Anzengruber wurde es parteiintern nicht zugetraut, Willi aus dem Amt zu kegeln. Außerdem wurden ihm Alleingänge, mangelnde Teamfähigkeit und ein zu enges Verhältnis zum politischen Gegner Willi angekreidet.

Nach der Designierung Turskys als Parteichef für den Stadtparteiobmann Anfang Oktober übte Anzengruber zudem scharfe offene Kritik an der Partei. Damals bekundete er aber noch, auf jeden Fall am Stadtparteitag antreten zu wollen.

Zuletzt geriet der schwarze Vizebürgermeister auch noch wegen einer umstrittenen Verteilung von "Erlebnis Cards Tirol", unter anderem an Feuerwehrmitglieder, ins Visier. Die Stadt schaltete letztlich die Staatsanwaltschaft ein. Eine magistratsinterne Prüfung habe ergeben, dass bei "Verdacht einer strafbaren Handlung" Anzeigepflicht bestehe, hieß es.

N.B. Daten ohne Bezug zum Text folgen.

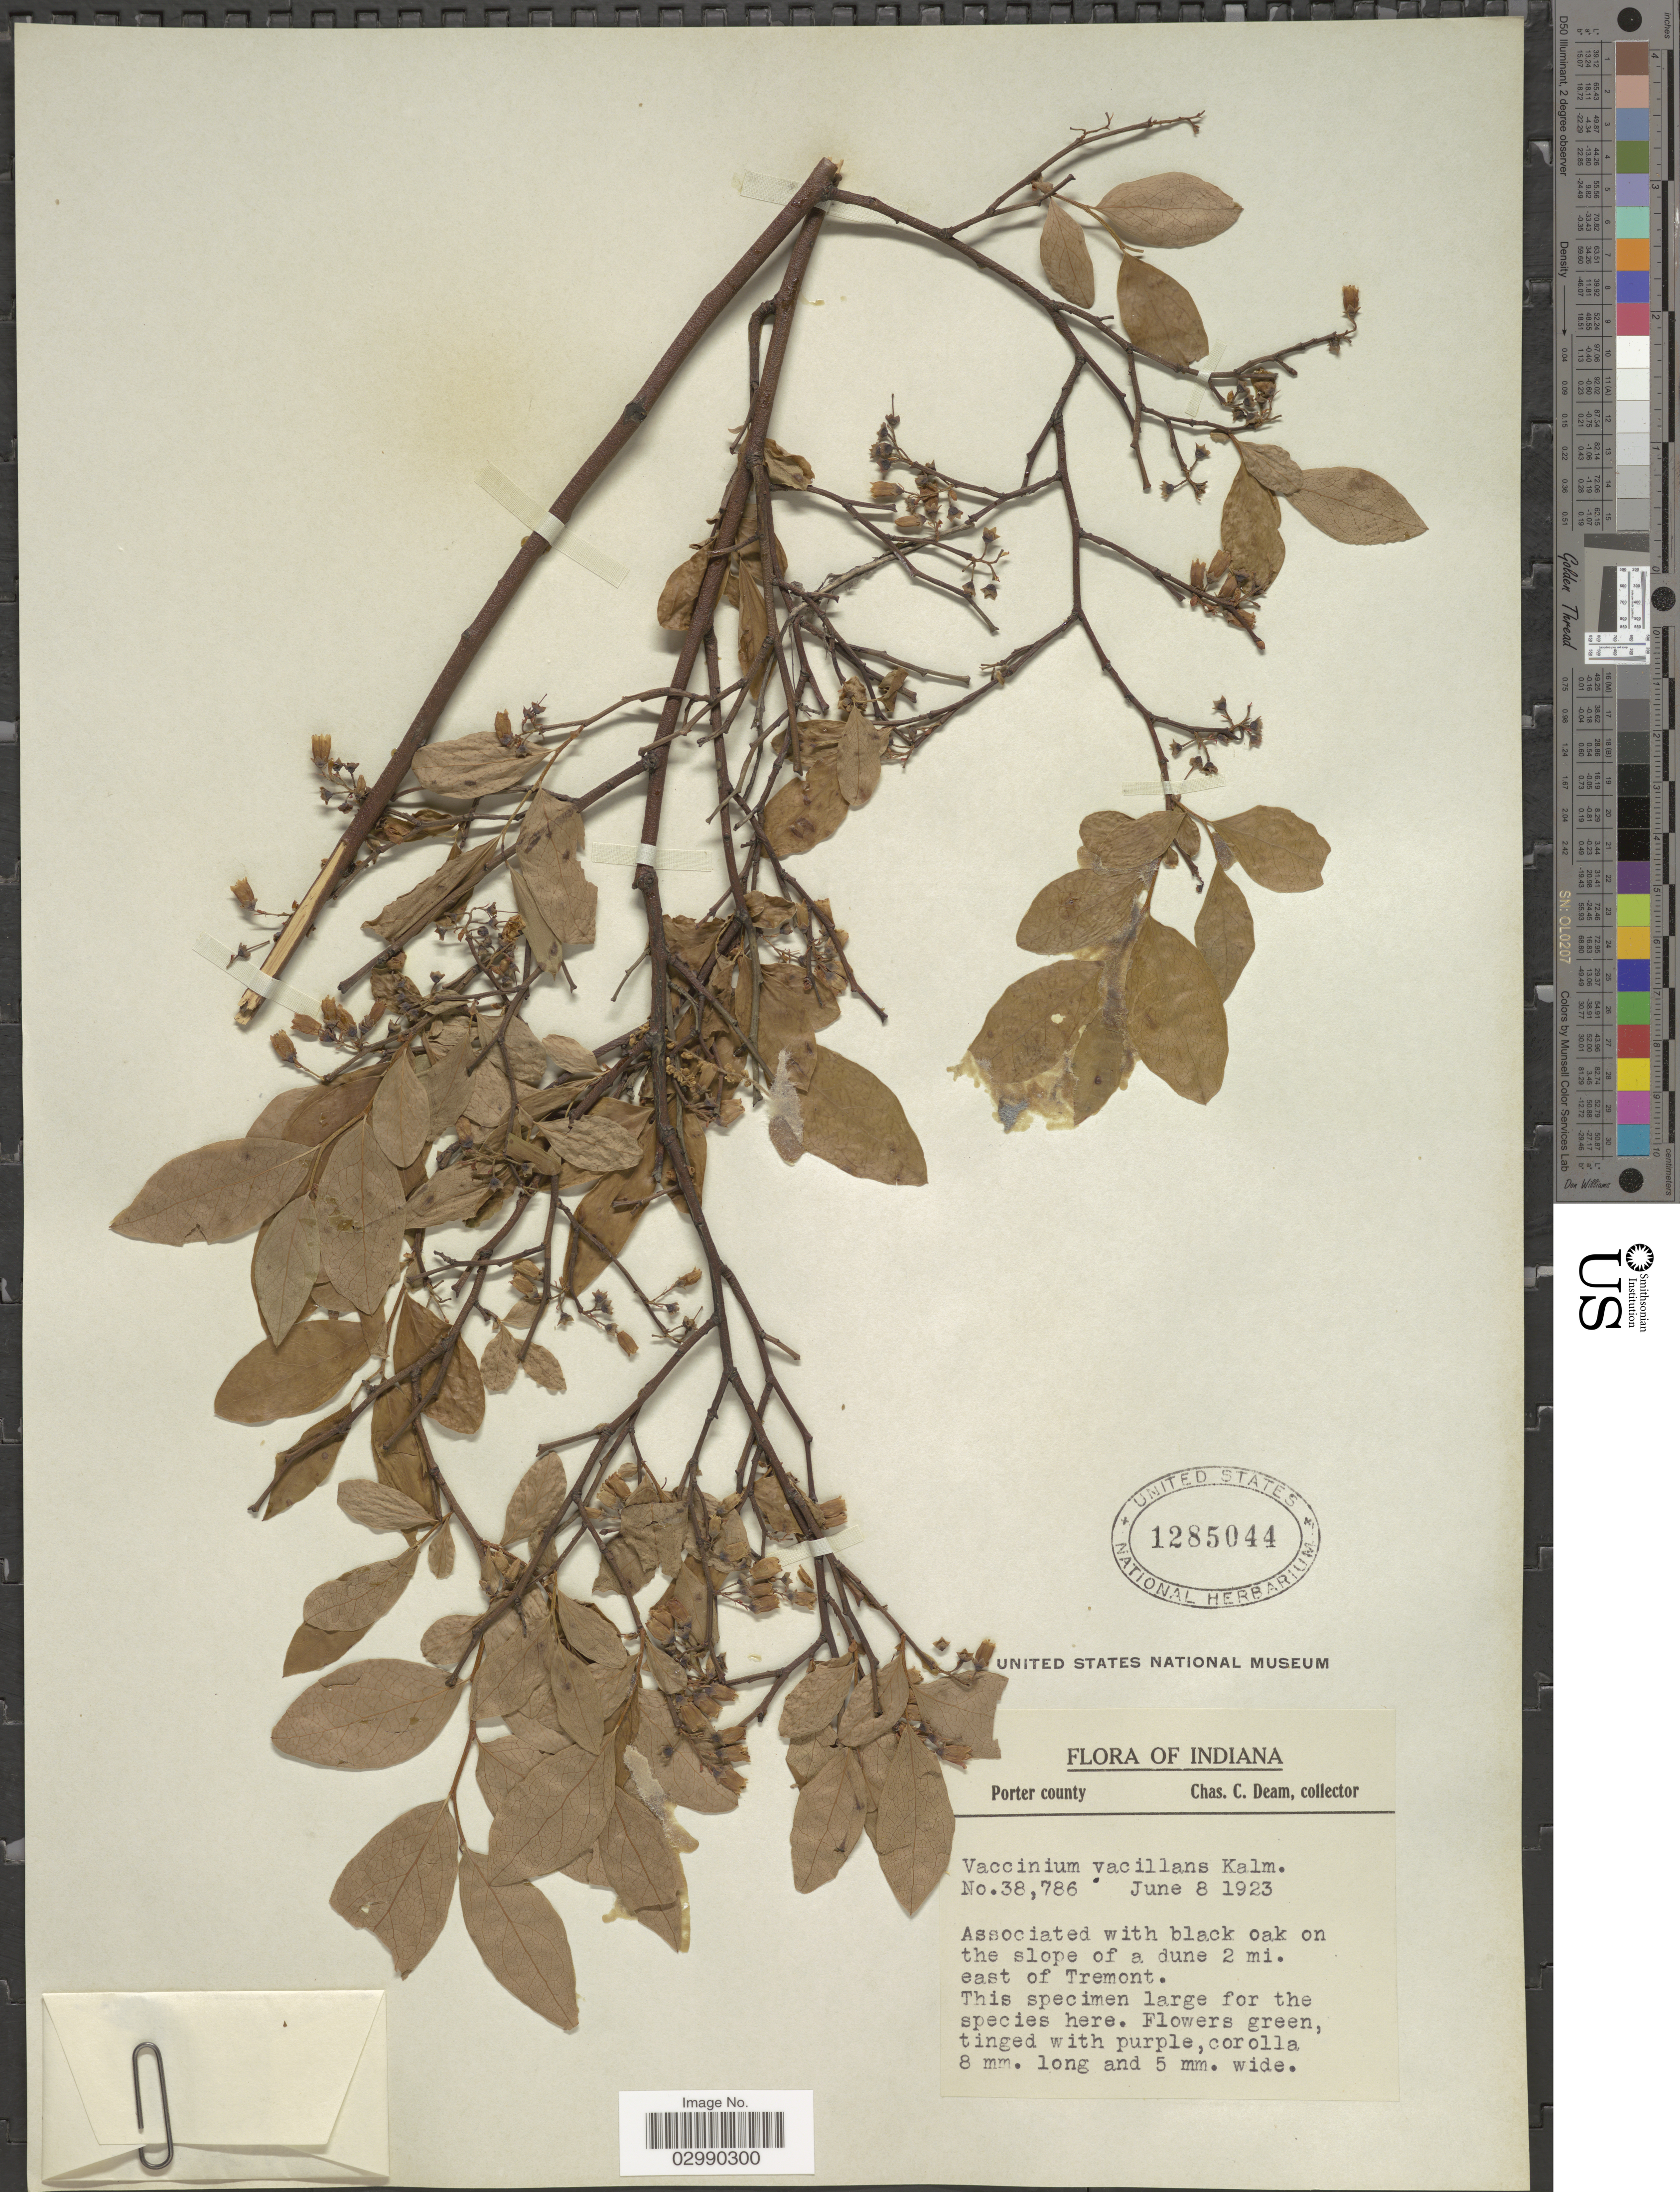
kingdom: Plantae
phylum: Tracheophyta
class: Magnoliopsida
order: Ericales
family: Ericaceae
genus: Vaccinium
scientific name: Vaccinium vacillans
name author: Kalm ex Torr.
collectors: C. Deam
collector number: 38786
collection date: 1923-06-08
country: United States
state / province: Indiana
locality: Porter County, Associated with black oak on the slope of a dune 2 mi. east of Tremont.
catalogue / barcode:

Anzengruber begrüßte in einer Reaktion, dass die Sache nun "unvoreingenommen geprüft" werde. Der Vizebürgermeister sah in der Karten-Aktion nichts Verwerfliches, im Gegenteil. Er betonte, dass er nur als Vermittler tätig geworden sei und die Karten weder der Stadt noch ihm persönlich geschenkt worden waren.